Mail Archives: djgpp/2000/02/24/14:28:15
Sahab Yazdani <beyonder69 AT geocities DOT com> wrote:
> the second problem is that since DrawString is a part of a class,
> showing you the source code would prove to be quite difficult (as people
> in the group might get mad). <string> is filled with valid values using
> sprintf.
You don't need to show us the whole source of the class. But we
definitely need at least *some*thing to look at, in order to be able
to help you. We're not psychic, see? Even the declaration of the
DrawString method might already be helpful. You're depriving yourself
of the more powerful help we might have to offer, if you don't show us
a minimal example case. Throw out everything in your program, until
you find a source code where every part of it seems to be necessary to
recreate the problem. If that source still seems too long for posting
it to the mailing list and newsgroup, you can still mail it to me or
maybe Eli, directly.
> My own system is Windows 98 (not SE) and I've tried it on Pure DOS
> (CSWDMPI), Windows 95, Windows 95 OSR 2, a couple other Windows 98 and a
> Windows 98 SE. and only my own system works fine...

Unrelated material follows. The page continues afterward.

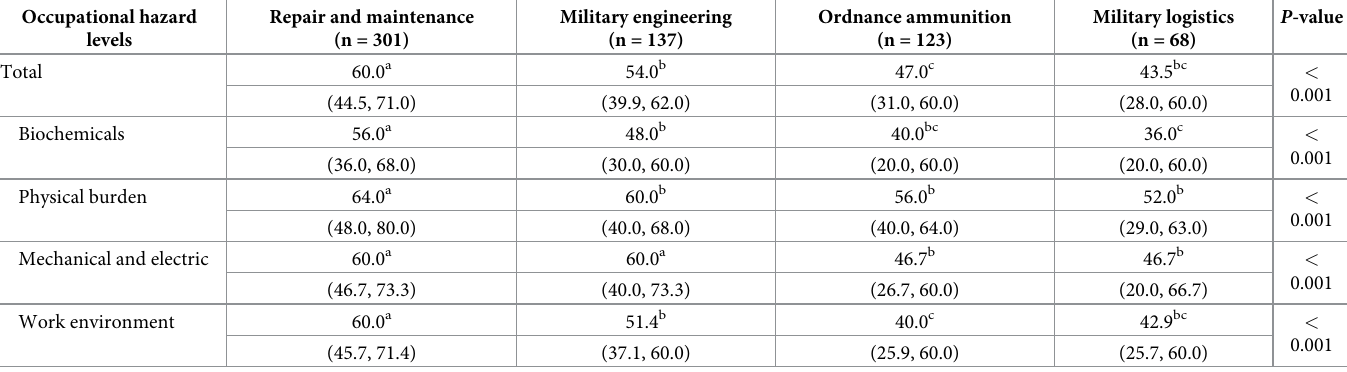
Table 3. Occupational hazard level in four workplace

This is getting curiouser and curiouser. From the above, the only
possible conclusion would be that it's some configuration difference
between your machine and those other ones. Things to watch out for
would mainly be the DOS box settings. Also check out if you have a
Win32 debugger hooked into the General Protection Fault handling
dialog. Is DrWatson running on your machine?
> If it would help, the crash is a page fault and its a write error.
I think that easily supports my initial suspicion that you've been
writing into a string constant. If you want to be extra sure, try
compiling with the -fwritable-strings, once, and see if the executable
you get from that still crashes, on those other machines.
> I have tried symifying, but its really hard to tell what works and
> what doesn't when you can't check it on your own computer.
Even if you can't make anything out of it, please *do* send in the
symified dump. Chances are one of the experts around here will be able
to spot things you didn't.
--
Hans-Bernhard Broeker (broeker AT physik DOT rwth-aachen DOT de)
Even if all the snow were burnt, ashes would remain.